_What to work on_: Copy exactly the lines from the start of the material through the line with "ASAP Utilities hilft". Pictures stay out of the copy.

_Information provided_:
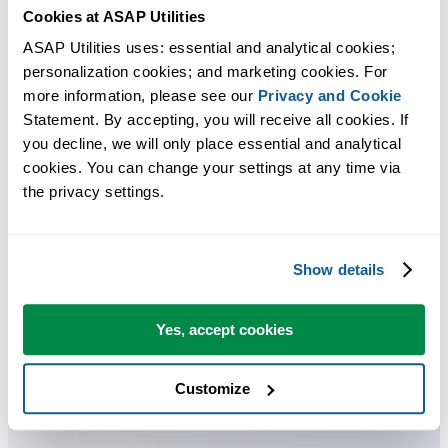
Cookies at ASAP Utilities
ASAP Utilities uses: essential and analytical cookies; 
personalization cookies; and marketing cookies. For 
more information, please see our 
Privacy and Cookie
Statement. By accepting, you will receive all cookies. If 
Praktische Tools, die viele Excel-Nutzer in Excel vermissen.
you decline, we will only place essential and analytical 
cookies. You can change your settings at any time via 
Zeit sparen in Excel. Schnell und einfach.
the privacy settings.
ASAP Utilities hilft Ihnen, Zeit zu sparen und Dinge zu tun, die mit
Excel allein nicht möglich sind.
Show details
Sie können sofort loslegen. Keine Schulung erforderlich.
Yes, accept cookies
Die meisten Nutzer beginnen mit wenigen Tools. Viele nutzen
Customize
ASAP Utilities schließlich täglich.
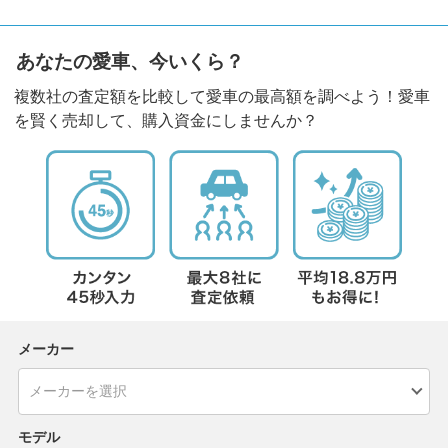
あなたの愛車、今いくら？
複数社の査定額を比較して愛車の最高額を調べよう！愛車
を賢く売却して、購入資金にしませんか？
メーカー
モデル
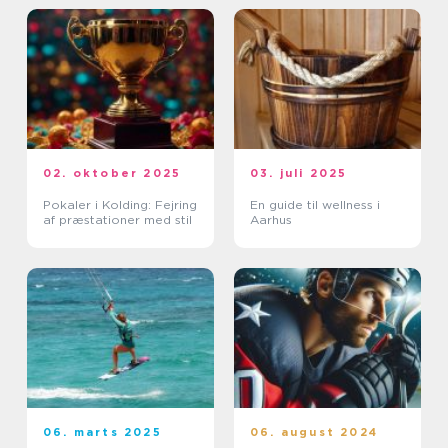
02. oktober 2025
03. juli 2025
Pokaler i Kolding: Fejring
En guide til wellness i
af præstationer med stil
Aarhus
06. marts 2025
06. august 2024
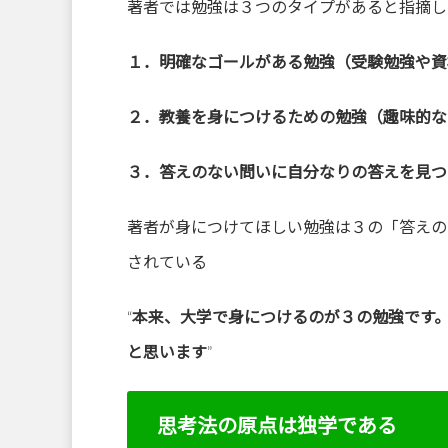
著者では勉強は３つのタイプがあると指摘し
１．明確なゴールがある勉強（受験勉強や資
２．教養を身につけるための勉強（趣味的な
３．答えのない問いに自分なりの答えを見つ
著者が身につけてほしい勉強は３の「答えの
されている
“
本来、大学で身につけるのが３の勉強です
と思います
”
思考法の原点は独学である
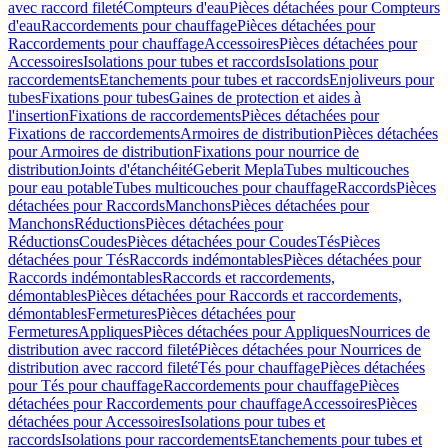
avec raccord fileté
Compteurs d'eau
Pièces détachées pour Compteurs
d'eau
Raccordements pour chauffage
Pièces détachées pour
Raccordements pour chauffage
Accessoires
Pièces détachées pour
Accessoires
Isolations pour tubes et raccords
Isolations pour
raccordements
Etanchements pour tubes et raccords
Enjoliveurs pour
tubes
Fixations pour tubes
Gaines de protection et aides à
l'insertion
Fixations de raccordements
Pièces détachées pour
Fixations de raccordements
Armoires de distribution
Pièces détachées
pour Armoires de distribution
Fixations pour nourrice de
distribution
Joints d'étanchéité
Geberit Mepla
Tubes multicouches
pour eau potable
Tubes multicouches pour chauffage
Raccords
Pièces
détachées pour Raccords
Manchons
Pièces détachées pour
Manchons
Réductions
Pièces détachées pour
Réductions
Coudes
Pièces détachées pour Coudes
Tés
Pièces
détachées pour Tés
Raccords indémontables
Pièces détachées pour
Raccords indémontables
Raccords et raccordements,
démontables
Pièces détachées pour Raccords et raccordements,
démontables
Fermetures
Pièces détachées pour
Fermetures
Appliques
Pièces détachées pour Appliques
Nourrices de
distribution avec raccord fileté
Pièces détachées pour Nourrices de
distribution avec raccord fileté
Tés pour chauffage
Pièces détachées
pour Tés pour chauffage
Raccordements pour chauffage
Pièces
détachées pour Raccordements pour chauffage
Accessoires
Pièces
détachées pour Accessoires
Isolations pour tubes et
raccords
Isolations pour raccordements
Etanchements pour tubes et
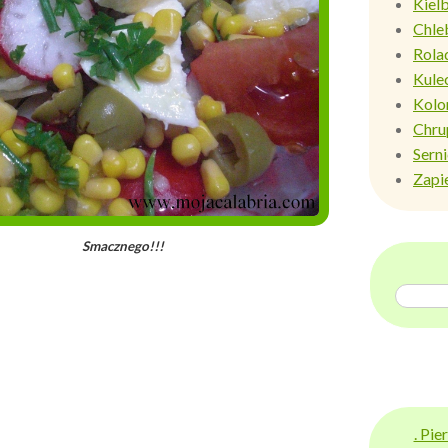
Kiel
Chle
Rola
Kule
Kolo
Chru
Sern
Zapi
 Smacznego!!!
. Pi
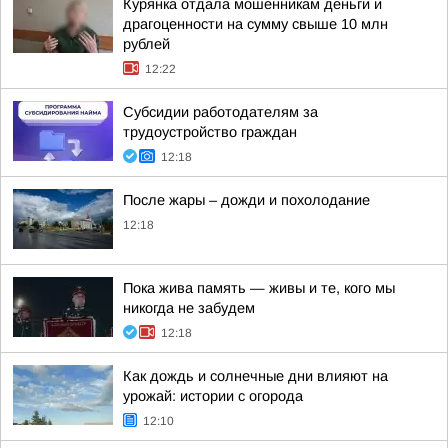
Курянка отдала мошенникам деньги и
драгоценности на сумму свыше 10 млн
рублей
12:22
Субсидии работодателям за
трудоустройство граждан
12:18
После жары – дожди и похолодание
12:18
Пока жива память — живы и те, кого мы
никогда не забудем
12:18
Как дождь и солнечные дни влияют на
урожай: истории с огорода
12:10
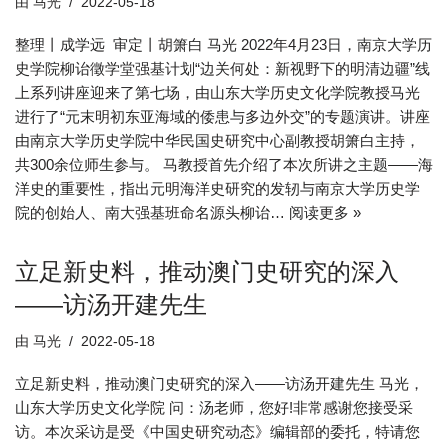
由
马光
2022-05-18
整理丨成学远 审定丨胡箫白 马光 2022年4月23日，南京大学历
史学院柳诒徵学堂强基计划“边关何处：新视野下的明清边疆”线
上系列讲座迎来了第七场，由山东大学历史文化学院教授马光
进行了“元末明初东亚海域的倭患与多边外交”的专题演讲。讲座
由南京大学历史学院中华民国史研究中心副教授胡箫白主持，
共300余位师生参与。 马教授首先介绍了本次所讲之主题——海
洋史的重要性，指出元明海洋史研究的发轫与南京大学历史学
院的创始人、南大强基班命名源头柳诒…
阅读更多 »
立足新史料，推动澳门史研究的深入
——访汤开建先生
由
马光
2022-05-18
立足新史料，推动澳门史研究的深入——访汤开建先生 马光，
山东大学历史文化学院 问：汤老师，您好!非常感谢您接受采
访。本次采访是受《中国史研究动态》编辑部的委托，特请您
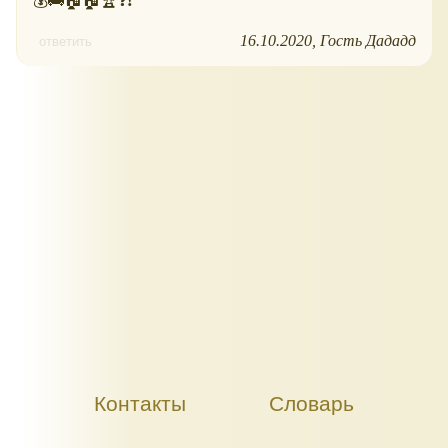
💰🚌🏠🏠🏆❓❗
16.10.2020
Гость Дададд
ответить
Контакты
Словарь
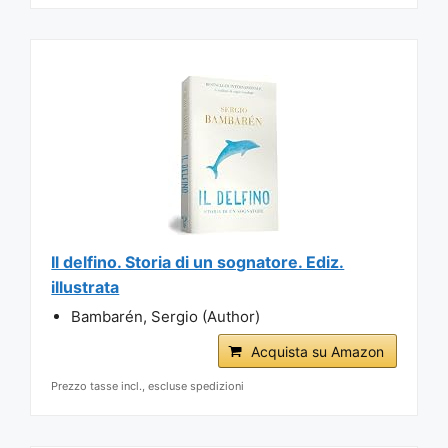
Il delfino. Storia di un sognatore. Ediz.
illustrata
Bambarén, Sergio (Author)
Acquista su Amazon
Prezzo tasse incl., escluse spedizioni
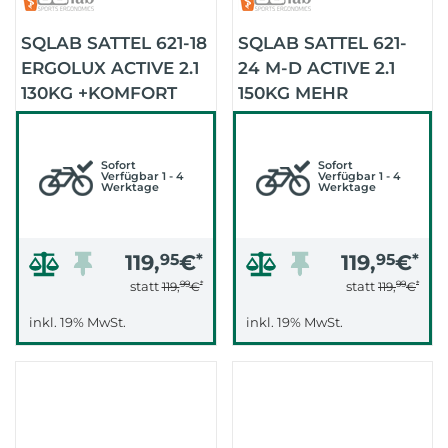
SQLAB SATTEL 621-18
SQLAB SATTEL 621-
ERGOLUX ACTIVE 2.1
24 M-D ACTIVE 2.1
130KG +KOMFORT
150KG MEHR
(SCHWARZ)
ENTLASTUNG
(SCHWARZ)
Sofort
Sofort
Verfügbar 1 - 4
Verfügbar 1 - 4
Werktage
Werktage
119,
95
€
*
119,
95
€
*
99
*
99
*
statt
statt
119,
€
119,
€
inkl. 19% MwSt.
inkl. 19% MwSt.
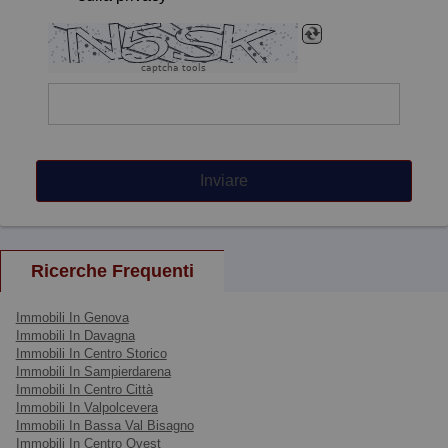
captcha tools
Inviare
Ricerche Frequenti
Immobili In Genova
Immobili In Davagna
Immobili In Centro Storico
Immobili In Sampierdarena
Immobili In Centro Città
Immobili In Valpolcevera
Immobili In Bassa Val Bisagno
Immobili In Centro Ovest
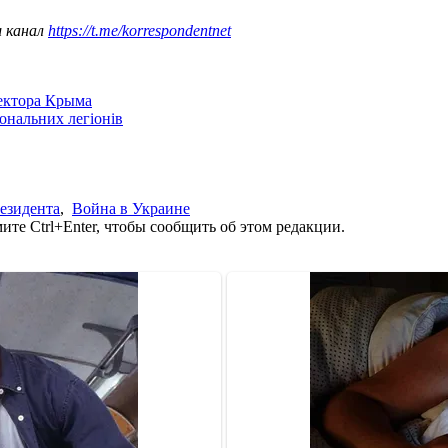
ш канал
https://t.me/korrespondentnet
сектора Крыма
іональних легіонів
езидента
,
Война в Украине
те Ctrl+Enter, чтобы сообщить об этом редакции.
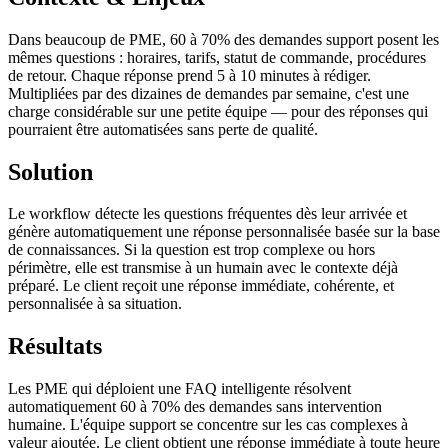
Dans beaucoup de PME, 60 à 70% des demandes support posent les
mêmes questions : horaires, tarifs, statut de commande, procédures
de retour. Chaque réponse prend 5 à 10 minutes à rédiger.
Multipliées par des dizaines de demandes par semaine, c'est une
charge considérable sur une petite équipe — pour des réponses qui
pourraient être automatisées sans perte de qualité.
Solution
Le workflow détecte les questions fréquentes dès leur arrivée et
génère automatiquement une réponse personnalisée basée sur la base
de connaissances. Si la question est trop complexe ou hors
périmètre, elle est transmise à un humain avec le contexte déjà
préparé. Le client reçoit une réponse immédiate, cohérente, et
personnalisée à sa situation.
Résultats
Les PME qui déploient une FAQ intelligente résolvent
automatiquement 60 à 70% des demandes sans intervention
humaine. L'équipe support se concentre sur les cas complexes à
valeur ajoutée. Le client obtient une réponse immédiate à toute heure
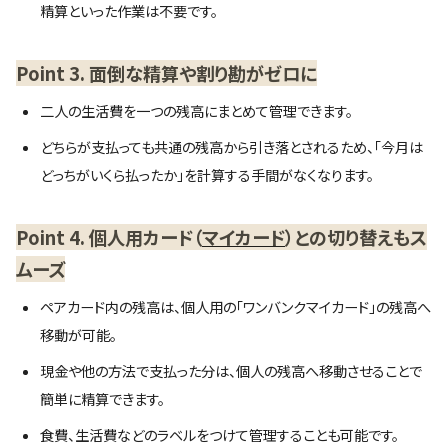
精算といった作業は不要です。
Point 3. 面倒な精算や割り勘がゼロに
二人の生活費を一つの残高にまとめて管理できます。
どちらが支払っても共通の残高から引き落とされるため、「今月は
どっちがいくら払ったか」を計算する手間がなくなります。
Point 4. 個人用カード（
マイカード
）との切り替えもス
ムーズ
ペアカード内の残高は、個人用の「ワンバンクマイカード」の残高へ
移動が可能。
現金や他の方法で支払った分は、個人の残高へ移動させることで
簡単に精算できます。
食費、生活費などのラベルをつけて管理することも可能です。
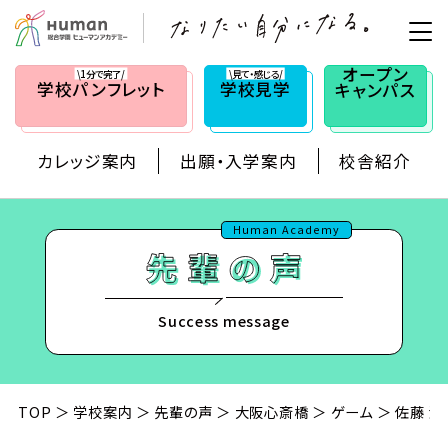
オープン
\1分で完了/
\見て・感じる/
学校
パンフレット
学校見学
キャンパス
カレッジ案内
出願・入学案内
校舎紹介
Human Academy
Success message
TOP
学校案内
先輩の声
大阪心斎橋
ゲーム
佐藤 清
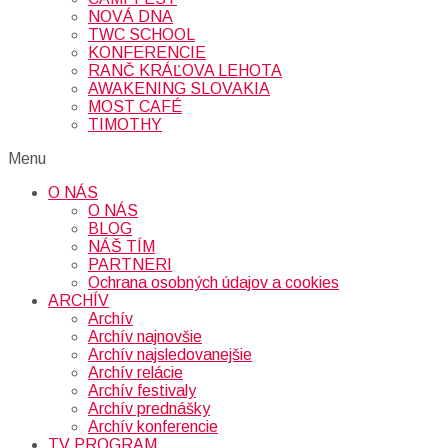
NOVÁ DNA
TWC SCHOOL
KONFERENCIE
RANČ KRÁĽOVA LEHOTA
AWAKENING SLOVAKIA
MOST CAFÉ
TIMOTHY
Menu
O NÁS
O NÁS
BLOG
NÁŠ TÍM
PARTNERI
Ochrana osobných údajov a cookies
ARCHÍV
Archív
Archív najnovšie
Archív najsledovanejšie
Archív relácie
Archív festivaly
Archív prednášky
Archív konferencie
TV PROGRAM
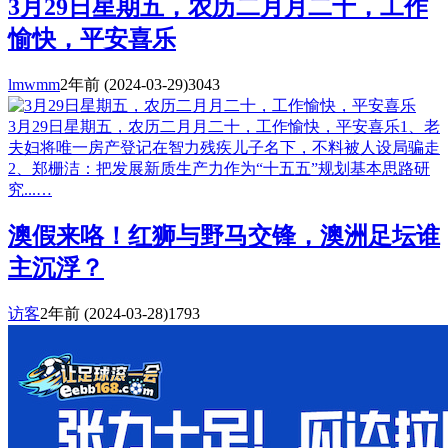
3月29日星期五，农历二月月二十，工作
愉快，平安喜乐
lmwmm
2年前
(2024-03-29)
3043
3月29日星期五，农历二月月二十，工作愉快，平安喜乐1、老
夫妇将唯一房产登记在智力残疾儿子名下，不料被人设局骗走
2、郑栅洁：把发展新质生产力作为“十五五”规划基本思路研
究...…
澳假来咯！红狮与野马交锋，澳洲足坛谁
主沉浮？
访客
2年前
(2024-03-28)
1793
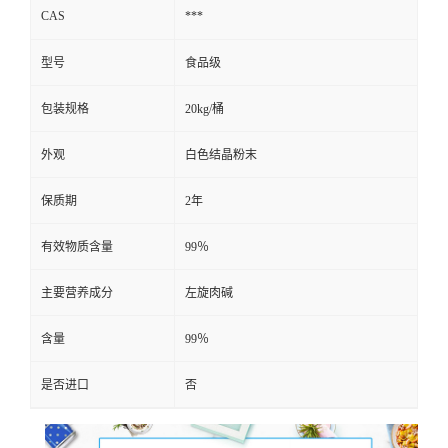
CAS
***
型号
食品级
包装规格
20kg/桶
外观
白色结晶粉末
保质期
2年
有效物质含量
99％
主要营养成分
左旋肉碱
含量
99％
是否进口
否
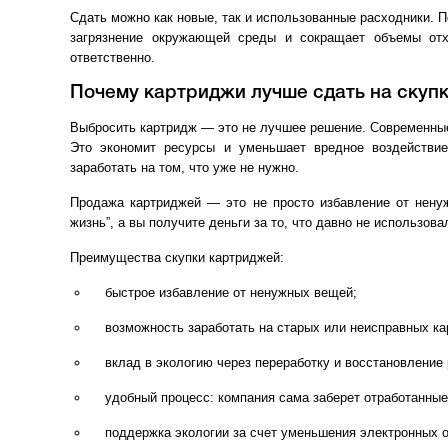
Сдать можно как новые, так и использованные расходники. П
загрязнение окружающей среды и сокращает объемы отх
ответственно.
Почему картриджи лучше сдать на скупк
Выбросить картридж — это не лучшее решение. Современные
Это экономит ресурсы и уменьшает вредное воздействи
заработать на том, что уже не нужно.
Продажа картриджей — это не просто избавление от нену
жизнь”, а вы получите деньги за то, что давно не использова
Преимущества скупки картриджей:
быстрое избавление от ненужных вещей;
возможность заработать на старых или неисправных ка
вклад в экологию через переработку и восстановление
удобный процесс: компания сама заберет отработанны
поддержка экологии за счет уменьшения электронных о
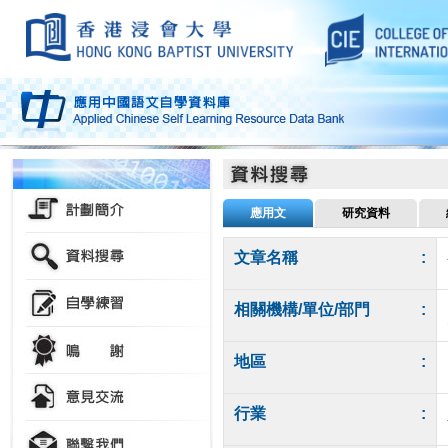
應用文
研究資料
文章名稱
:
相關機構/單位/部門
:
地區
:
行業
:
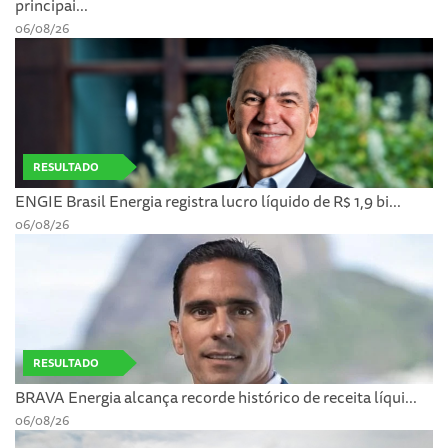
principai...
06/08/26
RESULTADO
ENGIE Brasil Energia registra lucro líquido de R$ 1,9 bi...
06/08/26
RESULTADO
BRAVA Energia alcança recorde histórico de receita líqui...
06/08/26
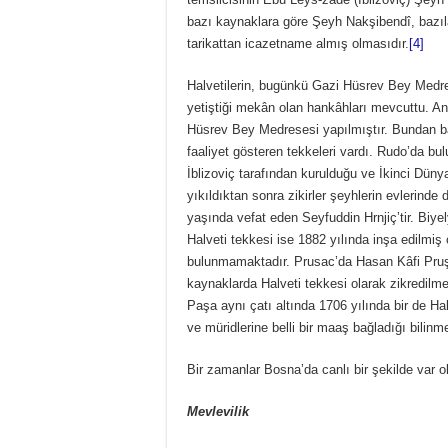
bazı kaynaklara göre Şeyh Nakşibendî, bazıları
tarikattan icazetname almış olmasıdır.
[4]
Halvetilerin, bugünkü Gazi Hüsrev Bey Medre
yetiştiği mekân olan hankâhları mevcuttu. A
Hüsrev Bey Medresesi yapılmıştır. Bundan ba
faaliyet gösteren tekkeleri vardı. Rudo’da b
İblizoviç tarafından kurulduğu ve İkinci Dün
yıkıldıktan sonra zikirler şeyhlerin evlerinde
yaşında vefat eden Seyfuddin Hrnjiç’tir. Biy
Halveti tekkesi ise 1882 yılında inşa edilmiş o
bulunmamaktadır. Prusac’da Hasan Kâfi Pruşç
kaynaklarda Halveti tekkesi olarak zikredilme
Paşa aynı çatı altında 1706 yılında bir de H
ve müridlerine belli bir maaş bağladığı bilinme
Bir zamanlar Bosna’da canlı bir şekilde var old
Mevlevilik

_Answer to the exercise_:
Cookies at ASAP Utilities
ASAP Utilities uses: essential and analytical cookies; 
personalization cookies; and marketing cookies. For 
more information, please see our 
Privacy and Cookie
Statement. By accepting, you will receive all cookies. If 
Praktische Tools, die viele Excel-Nutzer in Excel vermissen.
you decline, we will only place essential and analytical 
cookies. You can change your settings at any time via 
Zeit sparen in Excel. Schnell und einfach.
the privacy settings.
ASAP Utilities hilft Ihnen, Zeit zu sparen und Dinge zu tun, die mit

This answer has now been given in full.